New York Senator Charles Schumer visited a manufacturing plant in Plattsburgh Wednesday to highlight the importance a the federal Export-Import Bank. The agency faces reauthorization when Congress returns to Washington and the Senator is urging support of what he calls one of the country’s most important job creation and retention programs.

Senator Charles Schumer was in Plattsburgh to tour the Swarovski Lighting plant.

The tour was part of the Democrat’s review of companies in New York that utilize the Export-Import Bank. Reauthorization of the agency is one of his top priorities when the Senate returns next week.

The senator was joined by local officials, manufacturers and businesses that support the bank. The small federal agency faces an uncertain future as some on the right question the need for the bank.  Senator Schumer noted that the plant he had just toured exports about 50 percent of its products and that is a similar situation with many businesses throughout the region and the state.  “One of the main objectives of the Export-Import Bank is to foster job growth and reduce the deficit at the same time. It provides financing to foreign companies that help them purchase American-made goods and manufacturing products. It always had bipartisan support. But now there’s a group in the Senate and in the House in particular who say we shouldn’t do this anymore. The Export-Import Bank is crucial to the success of local industry and many New York State companies.”

Swarovski Lighting employs about 400 people, 350 in Plattsburgh.  The company is owned by Swarovski Crystal, which is headquartered in Austria and Switzerland. The company has sales offices in Austria and Dubai and does significant business in Russia according to Senior Vice President for Global Lighting Peter Pelletier. He says they have increased export sales over the past couple of years, and if the Export-Import Bank is not reauthorized, sales could be lost.  “The bank provides financing to our customers who can’t get local financing. We insure our products with the bank too. So we get insurance coverage and we get financing for our customers to enhance our sales. Now if the bank were to go away, could our customers get financing somewhere else?  It’s possible.  They create a market for us in a country that otherwise we wouldn’t be able to sell to.”

Plattco Corporation makes airlock valves and slide gates for industrial machinery. Inside Sales Manager Danielle Howard-Ross says the company survives on the export sales obtained through the Export-Import Bank.  “Thirty percent of our business, so a third of our workforce, depends on the jobs that are as a result of getting these export sales.  Our company’s seen significant growth over the last five years and we anticipate more growth over the next five years. The only way we’d be able to absorb the risk that we’d incur to deal with foreign customers would be through utilizing this bank.  If we don’t have this bank available to us it’ll stifle our growth potential.”  

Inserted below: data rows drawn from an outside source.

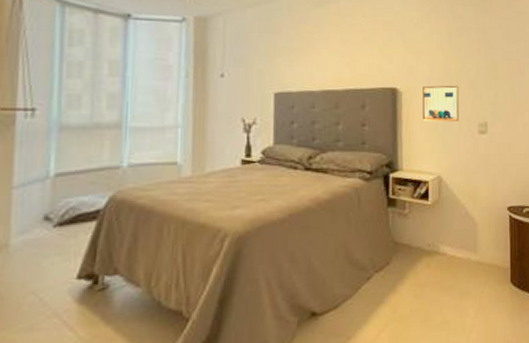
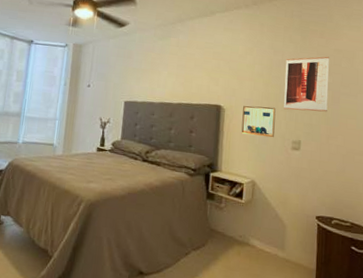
wall art: none [466,20,513,87] -> present [284,56,329,112]

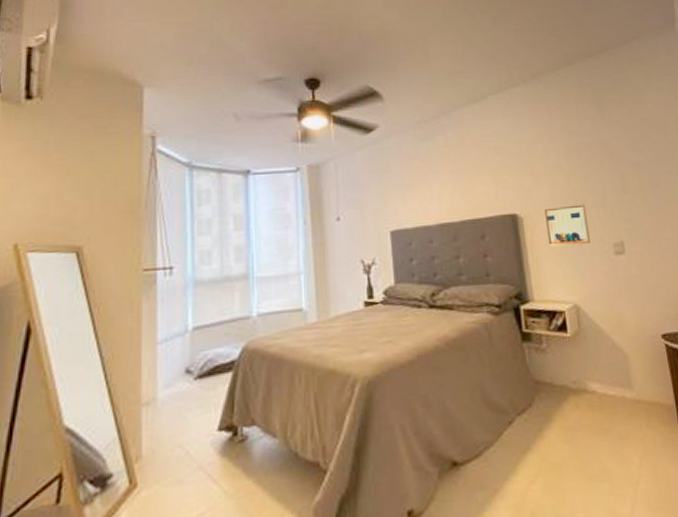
wall art: present [284,56,329,112] -> none [585,129,648,205]

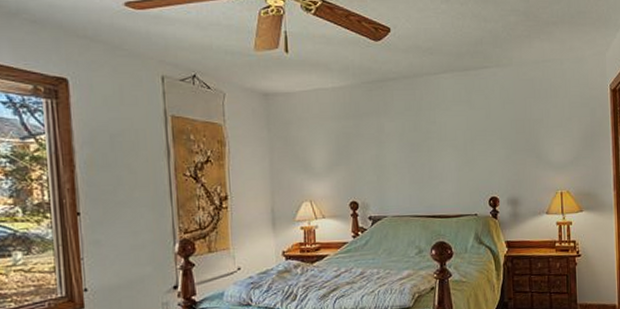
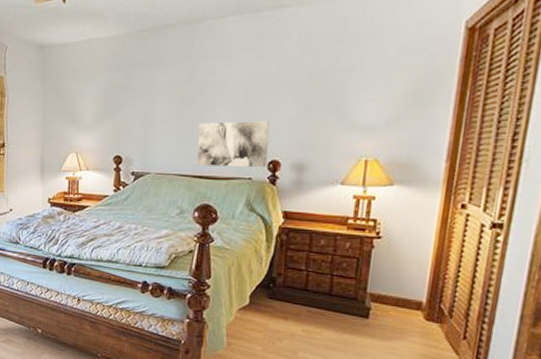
wall art: none [427,163,488,206] -> present [196,121,271,167]

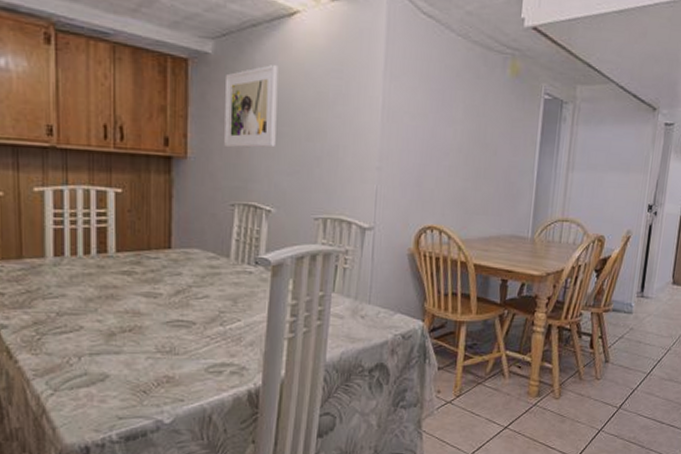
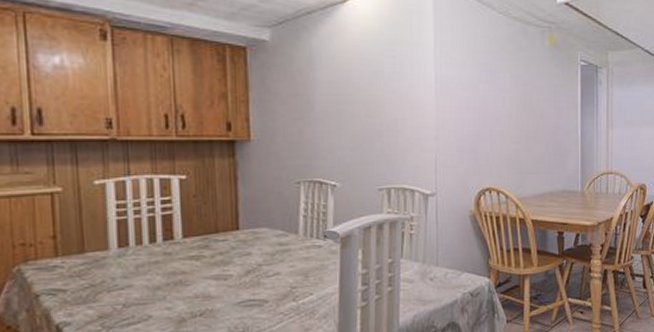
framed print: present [224,65,278,148] -> none [283,49,336,128]

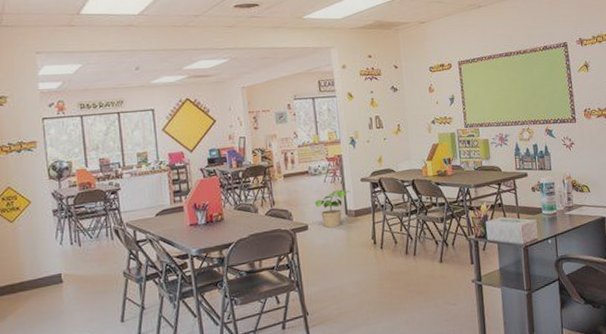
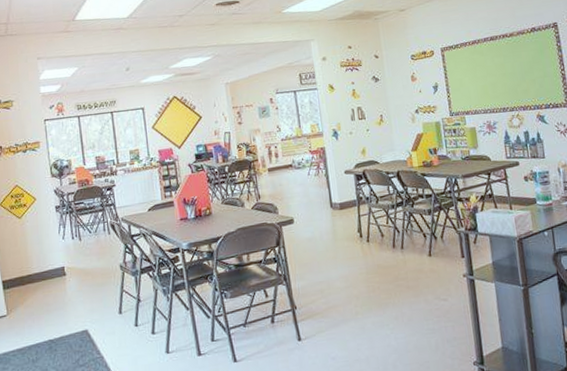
potted plant: present [315,189,350,228] -> none [300,182,334,221]

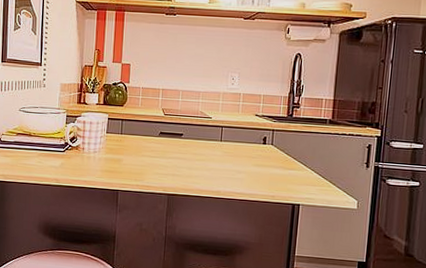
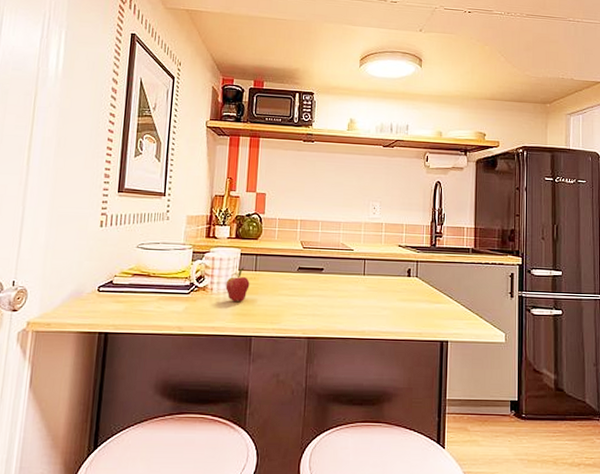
fruit: none [95,129,117,160] -> present [225,266,250,302]

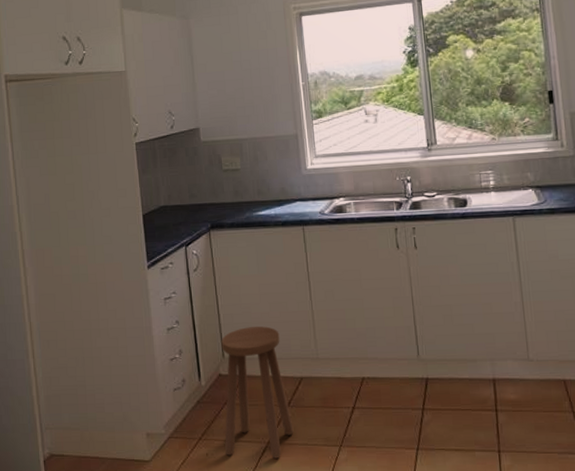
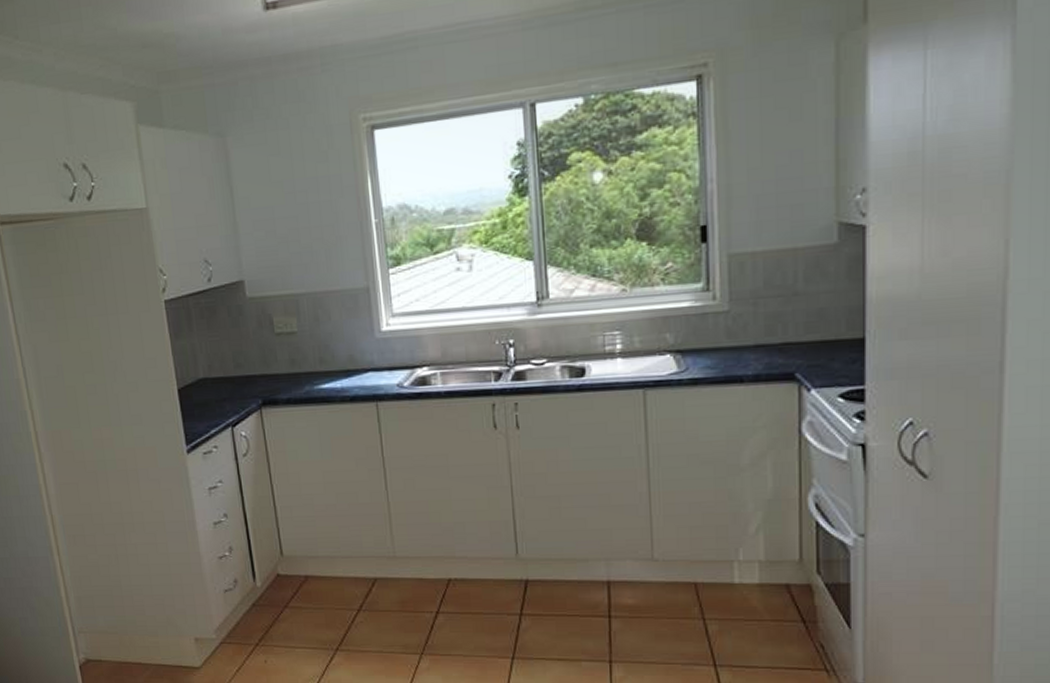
stool: present [221,326,294,459] -> none [278,520,367,667]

Plattsburgh North Country Chamber of Commerce Vice President for Economic Development Susan Matton noted that the Export-Import Bank could be a good tool for many of the region’s businesses but is not a well-known government resource.  “To counteract that the Export-Import Bank as just signed an agreement with the Development Authority of the North Country to help to raise awareness of their services here in the North Country. We have businesses here that make so many things that can be, and are, sold worldwide.  All of these kinds of products are helping to bring new money into our economy here.”

The Export-Import bank authorization expires on September 30th. According to Schumer, the bank supported $6 billion in New York State exports over the last five years, including $26 million in Plattsburgh. Some 270 New York businesses directly benefitted from the bank between 2007 and 2014.